Camera intrinsics data:
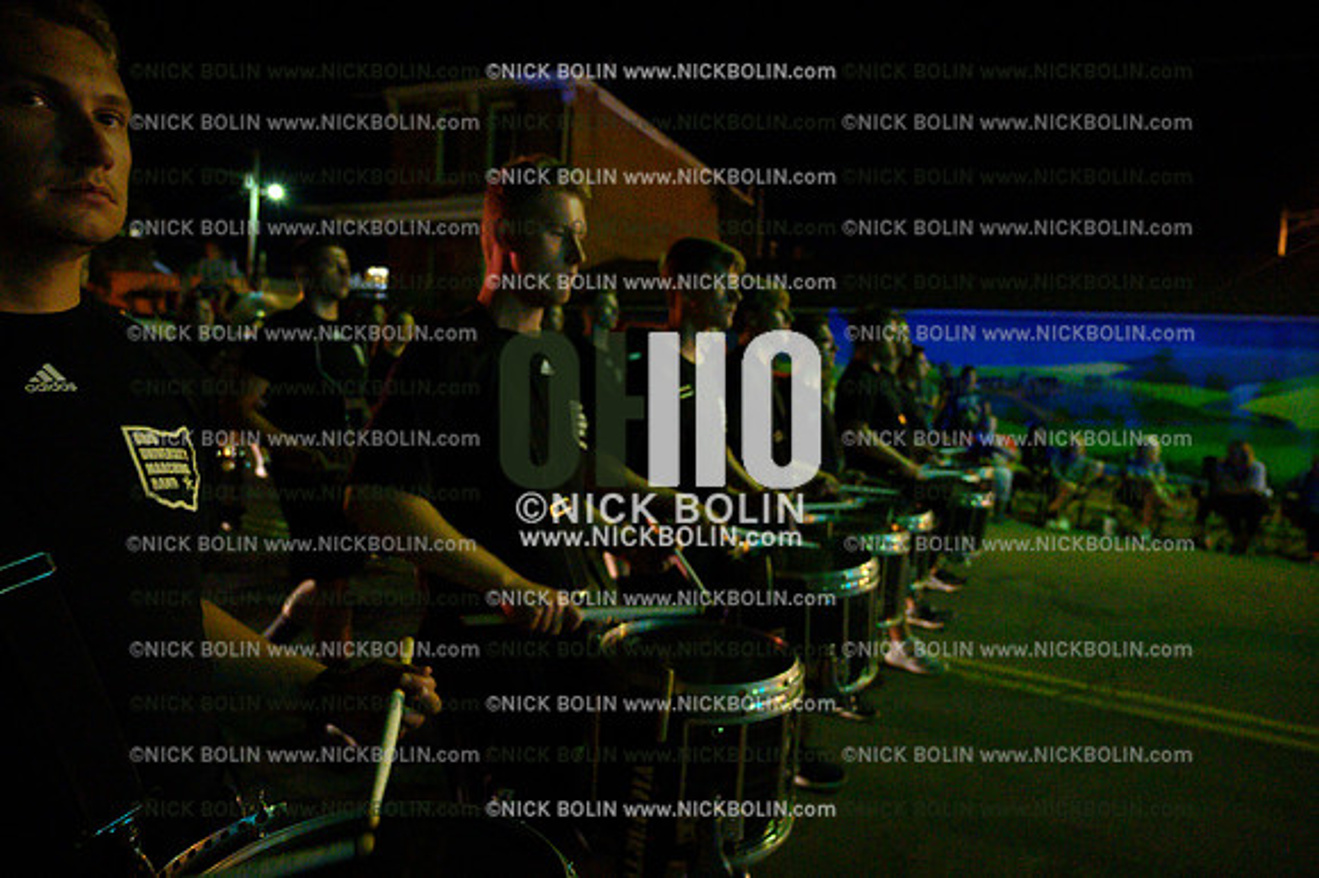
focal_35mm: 24
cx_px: 660
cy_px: 439
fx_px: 879
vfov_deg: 53.1
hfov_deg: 73.8
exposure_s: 1/125
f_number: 4
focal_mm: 24
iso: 32000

Work item:
Set down all the lines above exactly as they appear, with no pictures.

Written response:
focal_35mm: 24
cx_px: 660
cy_px: 439
fx_px: 879
vfov_deg: 53.1
hfov_deg: 73.8
exposure_s: 1/125
f_number: 4
focal_mm: 24
iso: 32000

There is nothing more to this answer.